Oh, how well I can relate to Scriptland! Thanks for the reminders of how to keep our sanity.

One thing we've been doing lately is addressing the script head-on by saying, "We've already talked about that. Now let's talk about something else." Which works sometimes, but other times triggers the follow-up script line, "You mean it's a routine?" Sigh. We get sucked in when we're not looking, don't we?

Karla Akins said...

Awesome. You have such a plethora of info on your site! I love it. Thanks for visiting my blog! And yes, the sneakers do look wonderful!

For my boys it's articulation that is a problem. But if I ever have a child with echolalia, I would certainly want your site at my fingertips. There is just wonderful information there!

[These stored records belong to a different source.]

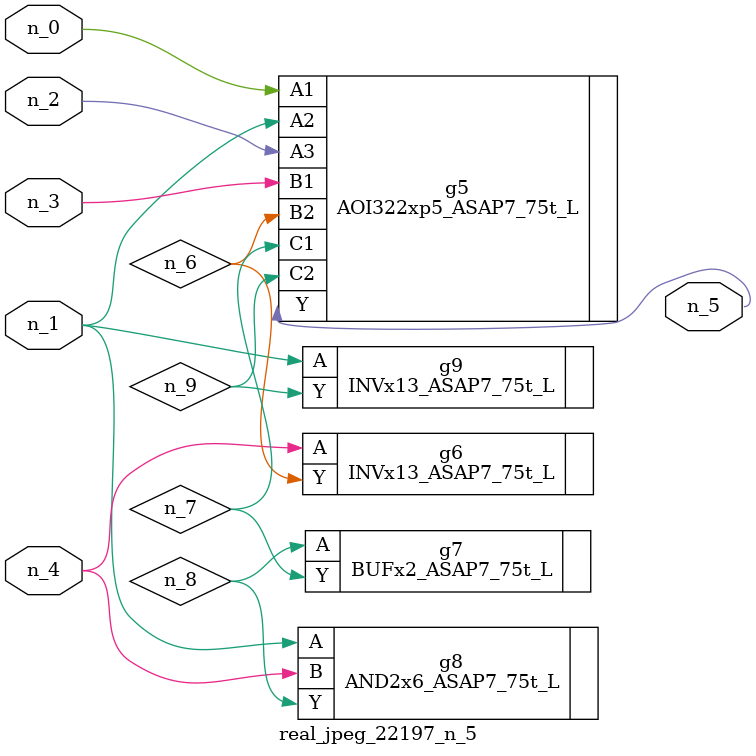
<source format=v>
module real_jpeg_22197_n_5 (n_4, n_0, n_1, n_2, n_3, n_5);

input n_4;
input n_0;
input n_1;
input n_2;
input n_3;

output n_5;

wire n_8;
wire n_6;
wire n_7;
wire n_9;

AOI322xp5_ASAP7_75t_L g5 ( 
.A1(n_0),
.A2(n_1),
.A3(n_2),
.B1(n_3),
.B2(n_6),
.C1(n_7),
.C2(n_9),
.Y(n_5)
);

AND2x6_ASAP7_75t_L g8 ( 
.A(n_1),
.B(n_4),
.Y(n_8)
);

INVx13_ASAP7_75t_L g9 ( 
.A(n_1),
.Y(n_9)
);

INVx13_ASAP7_75t_L g6 ( 
.A(n_4),
.Y(n_6)
);

BUFx2_ASAP7_75t_L g7 ( 
.A(n_8),
.Y(n_7)
);


endmodule
</source>
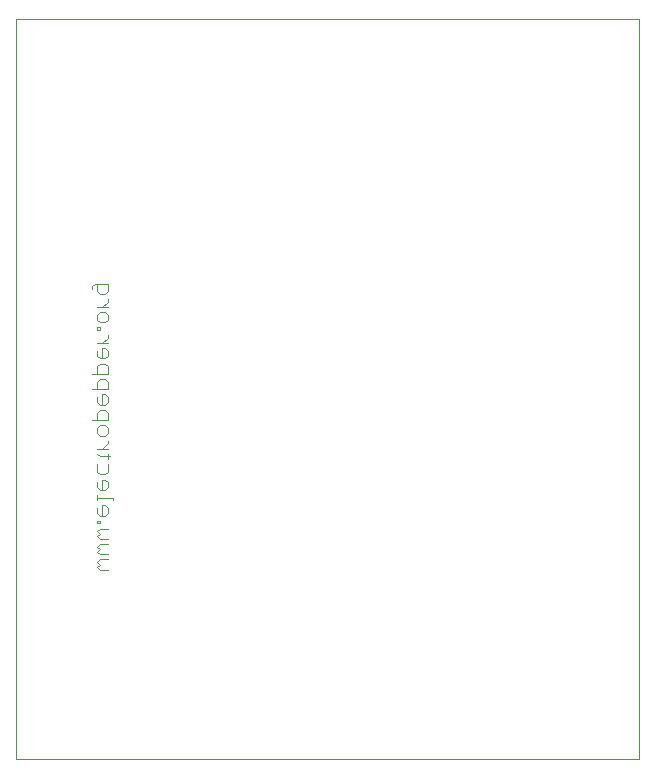
<source format=gbo>
G75*
%MOIN*%
%OFA0B0*%
%FSLAX25Y25*%
%IPPOS*%
%LPD*%
%AMOC8*
5,1,8,0,0,1.08239X$1,22.5*
%
%ADD10C,0.00000*%
%ADD11C,0.00400*%
D10*
X0077633Y0074700D02*
X0077633Y0321661D01*
X0285334Y0321661D01*
X0285334Y0074700D01*
X0077633Y0074700D01*
D11*
X0105701Y0137900D02*
X0104833Y0138767D01*
X0105701Y0139635D01*
X0104833Y0140502D01*
X0105701Y0141370D01*
X0108303Y0141370D01*
X0108303Y0143056D02*
X0105701Y0143056D01*
X0104833Y0143924D01*
X0105701Y0144791D01*
X0104833Y0145659D01*
X0105701Y0146526D01*
X0108303Y0146526D01*
X0108303Y0148213D02*
X0105701Y0148213D01*
X0104833Y0149080D01*
X0105701Y0149948D01*
X0104833Y0150815D01*
X0105701Y0151682D01*
X0108303Y0151682D01*
X0105701Y0153369D02*
X0105701Y0154237D01*
X0104833Y0154237D01*
X0104833Y0153369D01*
X0105701Y0153369D01*
X0105701Y0155947D02*
X0104833Y0156815D01*
X0104833Y0158550D01*
X0106568Y0159417D02*
X0106568Y0155947D01*
X0105701Y0155947D02*
X0107436Y0155947D01*
X0108303Y0156815D01*
X0108303Y0158550D01*
X0107436Y0159417D01*
X0106568Y0159417D01*
X0104833Y0161104D02*
X0104833Y0162839D01*
X0104833Y0161971D02*
X0110038Y0161971D01*
X0110038Y0161104D01*
X0107436Y0164541D02*
X0108303Y0165409D01*
X0108303Y0167144D01*
X0107436Y0168011D01*
X0106568Y0168011D01*
X0106568Y0164541D01*
X0105701Y0164541D02*
X0107436Y0164541D01*
X0105701Y0164541D02*
X0104833Y0165409D01*
X0104833Y0167144D01*
X0105701Y0169698D02*
X0104833Y0170565D01*
X0104833Y0173167D01*
X0105701Y0175722D02*
X0104833Y0176589D01*
X0105701Y0175722D02*
X0109170Y0175722D01*
X0108303Y0174854D02*
X0108303Y0176589D01*
X0108303Y0178292D02*
X0104833Y0178292D01*
X0106568Y0178292D02*
X0108303Y0180027D01*
X0108303Y0180894D01*
X0107436Y0182589D02*
X0105701Y0182589D01*
X0104833Y0183456D01*
X0104833Y0185191D01*
X0105701Y0186058D01*
X0107436Y0186058D01*
X0108303Y0185191D01*
X0108303Y0183456D01*
X0107436Y0182589D01*
X0108303Y0187745D02*
X0103099Y0187745D01*
X0104833Y0187745D02*
X0104833Y0190347D01*
X0105701Y0191215D01*
X0107436Y0191215D01*
X0108303Y0190347D01*
X0108303Y0187745D01*
X0107436Y0192902D02*
X0108303Y0193769D01*
X0108303Y0195504D01*
X0107436Y0196371D01*
X0106568Y0196371D01*
X0106568Y0192902D01*
X0105701Y0192902D02*
X0107436Y0192902D01*
X0105701Y0192902D02*
X0104833Y0193769D01*
X0104833Y0195504D01*
X0104833Y0198058D02*
X0104833Y0200660D01*
X0105701Y0201528D01*
X0107436Y0201528D01*
X0108303Y0200660D01*
X0108303Y0198058D01*
X0103099Y0198058D01*
X0103099Y0203214D02*
X0108303Y0203214D01*
X0108303Y0205817D01*
X0107436Y0206684D01*
X0105701Y0206684D01*
X0104833Y0205817D01*
X0104833Y0203214D01*
X0105701Y0208371D02*
X0104833Y0209238D01*
X0104833Y0210973D01*
X0106568Y0211840D02*
X0106568Y0208371D01*
X0105701Y0208371D02*
X0107436Y0208371D01*
X0108303Y0209238D01*
X0108303Y0210973D01*
X0107436Y0211840D01*
X0106568Y0211840D01*
X0106568Y0213527D02*
X0108303Y0215262D01*
X0108303Y0216129D01*
X0108303Y0213527D02*
X0104833Y0213527D01*
X0104833Y0217824D02*
X0104833Y0218692D01*
X0105701Y0218692D01*
X0105701Y0217824D01*
X0104833Y0217824D01*
X0105701Y0220402D02*
X0104833Y0221270D01*
X0104833Y0223005D01*
X0105701Y0223872D01*
X0107436Y0223872D01*
X0108303Y0223005D01*
X0108303Y0221270D01*
X0107436Y0220402D01*
X0105701Y0220402D01*
X0106568Y0225559D02*
X0108303Y0227294D01*
X0108303Y0228161D01*
X0107436Y0229856D02*
X0105701Y0229856D01*
X0104833Y0230723D01*
X0104833Y0233325D01*
X0103966Y0233325D02*
X0108303Y0233325D01*
X0108303Y0230723D01*
X0107436Y0229856D01*
X0103099Y0231591D02*
X0103099Y0232458D01*
X0103966Y0233325D01*
X0104833Y0225559D02*
X0108303Y0225559D01*
X0108303Y0173167D02*
X0108303Y0170565D01*
X0107436Y0169698D01*
X0105701Y0169698D01*
X0105701Y0137900D02*
X0108303Y0137900D01*
M02*

</source>
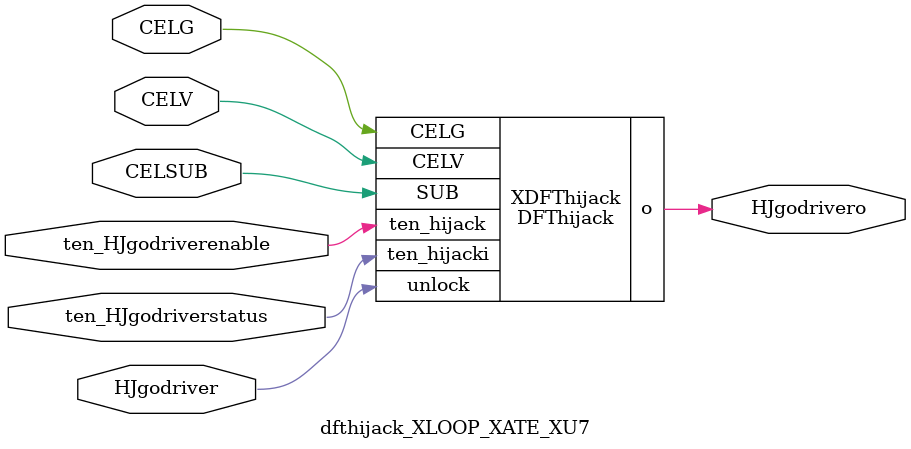
<source format=v>


module DFThijack ( o, CELG, CELV, SUB, ten_hijack, ten_hijacki, unlock );

  input CELV;
  input ten_hijack;
  input ten_hijacki;
  input unlock;
  output o;
  input SUB;
  input CELG;
endmodule


module dfthijack_XLOOP_XATE_XU7 (HJgodrivero,CELG,CELV,CELSUB,ten_HJgodriverenable,ten_HJgodriverstatus,HJgodriver);
output  HJgodrivero;
input  CELG;
input  CELV;
input  CELSUB;
input  ten_HJgodriverenable;
input  ten_HJgodriverstatus;
input  HJgodriver;

DFThijack XDFThijack(
  .o (HJgodrivero),
  .CELG (CELG),
  .CELV (CELV),
  .SUB (CELSUB),
  .ten_hijack (ten_HJgodriverenable),
  .ten_hijacki (ten_HJgodriverstatus),
  .unlock (HJgodriver)
);

endmodule


</source>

I would love some tips on how to re-direct my stubborn sons when they get stuck on being upset. Today we went to the forest, and one of them was very, very angry that he didn't have a bug container like some of the other kids. He would not quit saying it over and over again and began to pick at his brother and hit a tree, etc. Finally I told him if he didn't stop saying it, he was going to write it. Then he disolved into tears.

Every day is a challenge!

What would you have done? Redirecting doesn't work, btw, they are little brick walls stuck in mortar when it comes to an issue!

God Bless!
Karla
http://homeschoolblogger.com/karlakayakins

The Glasers said...

Sonya,
I can use all the tips I can get! We call nagging, but identifying it as nagging does not help. She has found ways to hint at the topic, then wag her finger at me and say, "No nagging!"

Karla,

One thing I would probably do is hand Pamela a piece of paper and at the top write, "Shopping List", and have her put "bug container" and anything else she can think of at the moment. I am not into instant gratification, but I might say to her, "I will help you get calm. If you calm down, I will take you shopping as soon as we are finished and we will buy the bug container."

When she is upset and when she was younger, we found sensory integration techniques to calm her (spinning her worked best). Today, she is too big for me to spin, but she regulates herself well. Now, I will ask her to breathe, and we will breathe deeply together. I am not a fan of scripts, but, in this case, I might launch one of her favorites to help teach her how to change her thoughts and cheer up. Yes, I will hazard a trip into scriptland if it means avoiding an ugly scene--a choice between the lesser of two evils, LOL! If I know we are going into a stressful situation, I might bring one of those small, squishy balls to squeeze tightly.